How to Measure or Detect Dict Failures

Useful signals for dict-shape correctness in LLM outputs:

JSONValidation — full schema validation with parsed dict and failure paths.
JsonSchema — local-metric variant for in-memory dicts.
SchemaCompliance — comprehensive structured-output evaluation.
FieldCompleteness — required-field coverage in structured outputs.
TypeCompliance — type-only validation against schema.
ContainsJson — fast pre-filter to confirm parseable JSON exists.
invalid-json rate dashboards — production-trace signal segmented by route, model, tool, and release cohort.
OTel span-attribute checks — missing llm.token_count.prompt or malformed agent.trajectory.step values usually point to instrumentation or serialization bugs.

Minimal Python:

from fi.evals import JSONValidation, JsonSchema

schema = {"type": "object", "required": ["intent", "args"]}
validator = JSONValidation(json_schema=schema)

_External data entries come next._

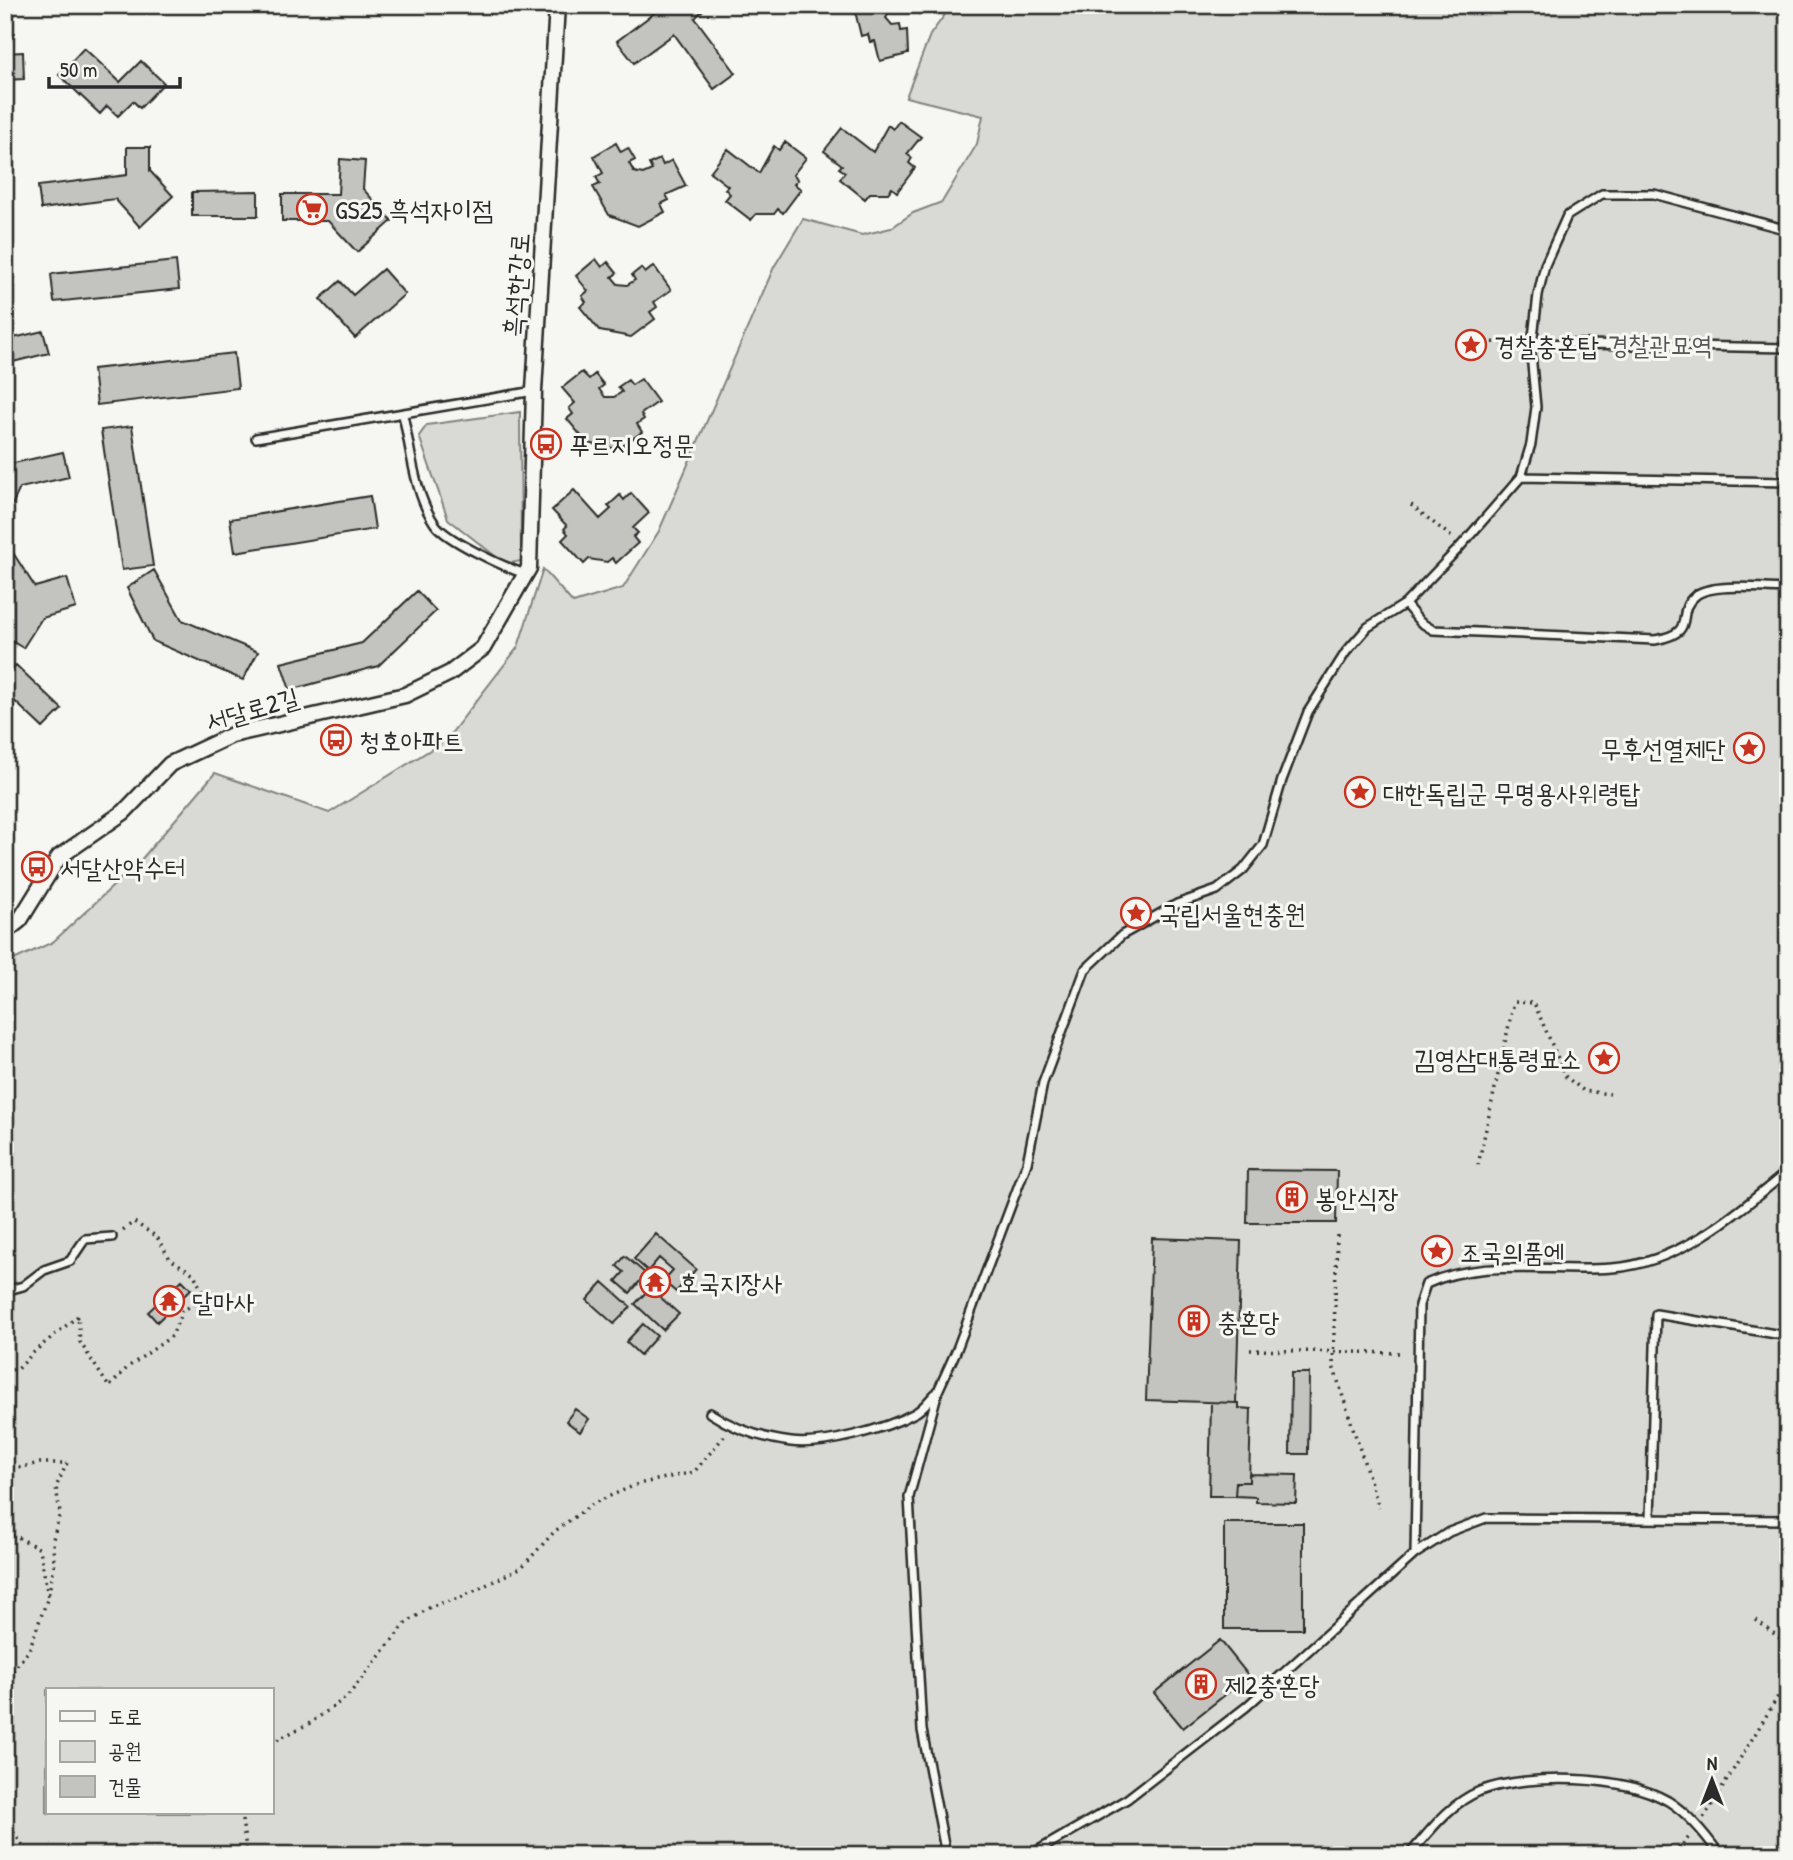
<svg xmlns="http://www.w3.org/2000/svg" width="1793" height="1860" viewBox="0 0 1793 1860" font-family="'Patrick Hand','Poor Story',sans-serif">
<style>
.green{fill:#d9d9d5;stroke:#828280;stroke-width:2;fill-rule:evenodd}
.building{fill:#c3c3c0;stroke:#2b2b2b;stroke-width:2}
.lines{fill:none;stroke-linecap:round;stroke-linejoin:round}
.lane-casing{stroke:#2b2b2b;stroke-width:12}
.street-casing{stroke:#2b2b2b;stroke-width:19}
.path{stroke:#2b2b2b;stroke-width:3.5;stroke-dasharray:2 5;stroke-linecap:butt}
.lane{stroke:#f6f6f2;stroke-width:7}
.street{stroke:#f6f6f2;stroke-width:14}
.labels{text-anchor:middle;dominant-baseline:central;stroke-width:6;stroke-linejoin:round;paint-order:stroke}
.poi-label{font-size:26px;fill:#2b2b2b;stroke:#f6f6f2;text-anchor:start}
.street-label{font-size:26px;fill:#2b2b2b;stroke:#f6f6f2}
.park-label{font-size:26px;fill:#565656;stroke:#f6f6f2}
</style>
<rect width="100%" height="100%" fill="#f6f6f2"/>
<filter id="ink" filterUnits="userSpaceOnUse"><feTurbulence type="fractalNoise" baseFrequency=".0143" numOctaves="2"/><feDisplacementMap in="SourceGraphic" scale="14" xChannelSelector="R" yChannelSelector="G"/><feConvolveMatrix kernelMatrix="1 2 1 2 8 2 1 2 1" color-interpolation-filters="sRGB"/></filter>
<g filter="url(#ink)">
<path class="green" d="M952,5H1788V1855H5V964L53,942L140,861L215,773L329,813L446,740L518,647L543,569L573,603L623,588L659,531L774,267L803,219L862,235L891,228L913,213L942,202L977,144L983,116L906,97L930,35ZM47,1690H271V1813H47Z
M520,412L521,561L511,563L499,559L448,519L419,436L427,425Z"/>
<path class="building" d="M665,5H708L695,18L736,73L714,89L674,34L634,63L617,41Z
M894,5L886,18L892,25L900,24L901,31L907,30L908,54L880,61L875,41L870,42L868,34L861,36L854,7Z
M906,5H930L928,10L919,14L916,7L908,10Z
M84,48L120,82L141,61L164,83L140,108L133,101L118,116L107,106L100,114L59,75Z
M23,52L24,79L5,80V53Z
M899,121L921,137L907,154L912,158L909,163L915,168L897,192L892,188L888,193H870L865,199L840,179L845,172L839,168L842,165L824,151L842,128L873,152L888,125L893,129Z
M785,142L806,158L793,175L798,180L794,184L801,189L783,213L778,209L774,214H756L751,220L725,200L730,194L725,189L728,186L710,172L728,149L759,173L774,146L779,150Z
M616,143L621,152L628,148L635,160L629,163L634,172L643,174L652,170L649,164L660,159L663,165L672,160L686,186L666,195L669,200L661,204L665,212L638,226L609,215L593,187L600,184L596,177L603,173L594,156Z
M127,147H150V171L173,196L140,227L115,199L41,209L38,186L127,175Z
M340,159L365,161L363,189L392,221L357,252L328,221H282V194H338Z
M258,191V216H192V192Z
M596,259L602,267L608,262L617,273L612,277L618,284L627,285L635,280L632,275L641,268L645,273L654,266L671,290L654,302L657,307L650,312L655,319L631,337L600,331L580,307L586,302L582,296L588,291L576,276Z
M176,261L179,289L54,302L51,274Z
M383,269L405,294L355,338L320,299L340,281L353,295Z
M43,331L49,353L5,364V340Z
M234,353L238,388L97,405L93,369Z
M582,372L589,379L595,374L604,385L599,389L605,397H614L622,392L618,387L628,380L632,385L641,379L658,402L641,414L644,419L637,424L642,432L618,449L587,443L567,419L573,414L569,408L575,403L562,388Z
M132,426L153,566L122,570L101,430Z
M63,452L69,477L20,488L5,520V465Z
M574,490L600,519L611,509L608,506L620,495L624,500L631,493L649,513L633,528L638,533L633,537L638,543L616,563L612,558L607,562L589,559L584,564L562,540L568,534L564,529L567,526L552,510Z
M370,496L375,529L235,552L230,519Z
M8,545L35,587L67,578L76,608L42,618L23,648L5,637Z
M154,570L182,620L258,652L243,680L153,641L127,588Z
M417,591L436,611L378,666L290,690L281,663L362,643Z
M16,665L62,709L43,728L5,692V675Z
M1598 1057a6 6 0 1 1 12 0a6 6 0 1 1-12 0Z
M1248,1170L1337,1171L1336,1223H1247Z
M656,1234L696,1269L676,1292L663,1281L673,1270L659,1258L648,1271L634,1259Z
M1152,1238L1241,1241L1236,1403L1146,1400Z
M625,1256L646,1274L630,1293L616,1281L624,1272L617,1266Z
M182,1280L191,1289L157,1322L148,1312Z
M603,1282L631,1307L614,1324L587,1300Z
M650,1288L679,1314L663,1330L635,1304Z
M643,1324L657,1336L640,1355L626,1342Z
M1291,1373H1309L1308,1454H1290Z
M1211,1403H1239V1408L1251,1409L1249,1482H1236L1235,1496H1209Z
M575,1409L589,1419L580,1432L566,1421Z
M1249,1474L1297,1475L1296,1503L1256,1502V1497L1235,1496L1236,1482H1249Z
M1224,1523H1303V1629H1224Z
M1220,1640L1249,1676L1183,1728L1154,1693Z"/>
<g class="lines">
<g class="lane-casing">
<path id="lane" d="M1532,343L1788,348
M403,415C411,449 414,494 435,524C447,541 505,567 525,574
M256,438L534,391
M1521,477L1788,482
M1405,604L1420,622L1433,630L1655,640C1700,632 1673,614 1695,596C1711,582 1766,589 1788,589
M5,1291L23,1286L44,1270L70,1261L85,1239L112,1237
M710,1413C734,1429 762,1438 791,1442C825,1446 885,1429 915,1413C923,1409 929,1400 935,1394
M1650,1519L1656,1314L1788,1336
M1415,1554L1449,1532L1486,1518L1788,1520
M946,1855L922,1730L909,1497L938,1391L957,1349L1027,1163L1043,1083L1085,970L1122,935L1177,904L1217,890L1243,870L1263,845L1282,780L1308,712L1346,652L1368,627L1405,604L1459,548L1521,477L1531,444L1536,407L1531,354L1538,295L1545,265L1567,216L1602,194H1654L1788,230
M1030,1855L1127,1799L1246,1707L1415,1554L1419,1305L1426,1284C1482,1258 1551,1273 1612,1268C1681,1263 1737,1213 1788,1171
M1409,1855C1429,1832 1450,1803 1480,1791C1529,1773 1623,1775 1668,1801C1689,1814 1706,1835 1720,1855"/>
</g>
<g class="street-casing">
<path id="street" d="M5,932L20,920L59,857L124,812L170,764L232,735L405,695L450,673L483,648L529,568L534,391L557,5"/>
</g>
<path class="path" d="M1479,342L1523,343
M1411,505L1453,538
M1478,1165L1514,1002L1534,1003L1566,1077L1584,1091L1610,1094
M1337,1235L1333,1366L1379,1508
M1250,1350L1399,1353
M5,1371L18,1369L36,1350L78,1316L80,1342L109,1387L128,1367L172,1336L182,1311L205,1298L194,1274L170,1259L157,1237L134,1222L120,1232
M5,1471L40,1463H67L56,1487L60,1513L53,1539L54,1566L48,1597
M5,1534L16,1536L40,1549L48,1597L29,1650L5,1681
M1756,1620L1784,1641L1788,1652
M271,1743L310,1723L347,1697L406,1623L432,1606L462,1597L522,1567L555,1531L594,1503L638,1484L694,1472L726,1434
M241,1813L247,1855
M1704,1818L1788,1680
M5,1821L30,1855
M1673,1855L1690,1836"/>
<use href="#lane" class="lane"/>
<use href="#street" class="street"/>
</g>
</g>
<defs>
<g id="supermarket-ring" transform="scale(1.575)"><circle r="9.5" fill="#f6f6f2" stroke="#c8321e" stroke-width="1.5"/><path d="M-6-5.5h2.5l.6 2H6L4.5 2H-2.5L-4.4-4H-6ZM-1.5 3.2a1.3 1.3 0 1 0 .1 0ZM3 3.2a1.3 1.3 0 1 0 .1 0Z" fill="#c8321e"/></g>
<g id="sight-ring" transform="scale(1.575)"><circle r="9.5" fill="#f6f6f2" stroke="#c8321e" stroke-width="1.5"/><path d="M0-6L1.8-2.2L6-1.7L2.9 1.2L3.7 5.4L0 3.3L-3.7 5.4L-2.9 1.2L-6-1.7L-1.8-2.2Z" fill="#c8321e"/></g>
<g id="bus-ring" transform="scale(1.575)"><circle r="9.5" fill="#f6f6f2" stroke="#c8321e" stroke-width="1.5"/><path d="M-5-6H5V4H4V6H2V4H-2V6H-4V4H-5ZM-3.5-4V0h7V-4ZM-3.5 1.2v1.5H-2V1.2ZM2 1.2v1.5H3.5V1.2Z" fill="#c8321e"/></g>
<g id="building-ring" transform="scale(1.575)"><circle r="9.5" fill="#f6f6f2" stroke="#c8321e" stroke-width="1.5"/><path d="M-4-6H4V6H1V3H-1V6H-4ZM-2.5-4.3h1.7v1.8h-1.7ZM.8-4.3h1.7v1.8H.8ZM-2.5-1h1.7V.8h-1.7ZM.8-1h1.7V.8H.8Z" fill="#c8321e"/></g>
<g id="temple-ring" transform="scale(1.575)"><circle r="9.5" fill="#f6f6f2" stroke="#c8321e" stroke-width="1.5"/><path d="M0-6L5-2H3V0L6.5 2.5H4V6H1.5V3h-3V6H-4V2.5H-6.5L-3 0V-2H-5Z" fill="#c8321e"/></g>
</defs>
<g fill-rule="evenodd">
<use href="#supermarket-ring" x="312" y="209"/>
<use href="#sight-ring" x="1471" y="345"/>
<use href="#bus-ring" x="546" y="444"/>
<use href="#bus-ring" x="336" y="740"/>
<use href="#sight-ring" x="1749" y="748"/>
<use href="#sight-ring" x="1360" y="792"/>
<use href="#bus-ring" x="37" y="867"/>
<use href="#sight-ring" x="1136" y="913"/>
<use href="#sight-ring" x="1604" y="1058"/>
<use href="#building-ring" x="1292" y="1197"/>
<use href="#sight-ring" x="1437" y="1251"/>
<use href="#temple-ring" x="655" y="1282"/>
<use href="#temple-ring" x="169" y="1301"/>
<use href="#building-ring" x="1194" y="1321"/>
<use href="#building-ring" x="1201" y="1684"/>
</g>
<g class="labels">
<g class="poi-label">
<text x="335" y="209">GS25 흑석자이점</text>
<text x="1494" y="345">경찰충혼탑</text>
<text x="569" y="444">푸르지오정문</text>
<text x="359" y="740">청호아파트</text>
<text x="1726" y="748" text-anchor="end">무후선열제단</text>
<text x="1383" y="792">대한독립군 무명용사위령탑</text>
<text x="60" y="867">서달산약수터</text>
<text x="1159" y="913">국립서울현충원</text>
<text x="1581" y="1058" text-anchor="end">김영삼대통령묘소</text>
<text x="1315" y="1197">봉안식장</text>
<text x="1460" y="1251">조국의품에</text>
<text x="678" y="1282">호국지장사</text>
<text x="192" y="1301">달마사</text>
<text x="1217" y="1321">충혼당</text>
<text x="1224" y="1684">제2충혼당</text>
</g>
<g class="street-label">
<text transform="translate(516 285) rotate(-86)">흑석한강로</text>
<text transform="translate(252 709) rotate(-16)">서달로2길</text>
</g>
<g class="park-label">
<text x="1660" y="344">경찰관묘역</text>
</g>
</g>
<rect width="1793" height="1860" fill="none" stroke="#f6f6f2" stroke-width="28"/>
<rect x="14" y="14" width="1765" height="1832" fill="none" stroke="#2b2b2b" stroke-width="2.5" filter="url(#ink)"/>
<rect x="46" y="1688" width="228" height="126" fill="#f6f6f2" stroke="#a5a5a2" stroke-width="2"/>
<rect x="60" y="1711" width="35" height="10" fill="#f6f6f2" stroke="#a5a5a2" stroke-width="2"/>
<text x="108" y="1724" font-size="21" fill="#2b2b2b">도로</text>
<rect x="60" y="1741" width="35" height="21" fill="#d9d9d5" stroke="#a5a5a2" stroke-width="2"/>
<text x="108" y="1758" font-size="21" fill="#2b2b2b">공원</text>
<rect x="60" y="1776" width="35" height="21" fill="#c3c3c0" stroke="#a5a5a2" stroke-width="2"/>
<text x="108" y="1794" font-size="21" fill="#2b2b2b">건물</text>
<g transform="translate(1712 1780)" stroke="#f6f6f2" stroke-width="5" paint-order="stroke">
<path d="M0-5L12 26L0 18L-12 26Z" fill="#2b2b2b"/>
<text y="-10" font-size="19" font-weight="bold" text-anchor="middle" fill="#2b2b2b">N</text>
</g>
<path d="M49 77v10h131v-10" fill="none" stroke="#2b2b2b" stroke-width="3.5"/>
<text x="60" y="77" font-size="21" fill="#2b2b2b" stroke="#f6f6f2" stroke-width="5" paint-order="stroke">50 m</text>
</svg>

result = validator.evaluate(
    input=user_query,
    output=llm_output_text,
    context=None,
)

Treat the result as both a gate and a time series. Block releases when schema compliance drops below threshold, then segment by route, model, and tool to find drift.

Common mistakes

Treating “looks like JSON” as JSON. Many LLMs emit fenced markdown or trailing prose; strip and validate before passing data to tools.
Using Python dict literals as JSON. Single quotes, None, tuples, and datetime objects break wire-format contracts.
Leaving tool-call arguments schema-free. Function-calling without strict JSON Schema turns key and type bugs into silent tool failures.
Relying only on parse-or-raise. A scored validator gives release gates and regression dashboards; an exception only reports the first break.
Mutating evaluator inputs in place. Copy dicts before normalization so repeated eval runs do not inherit hidden state.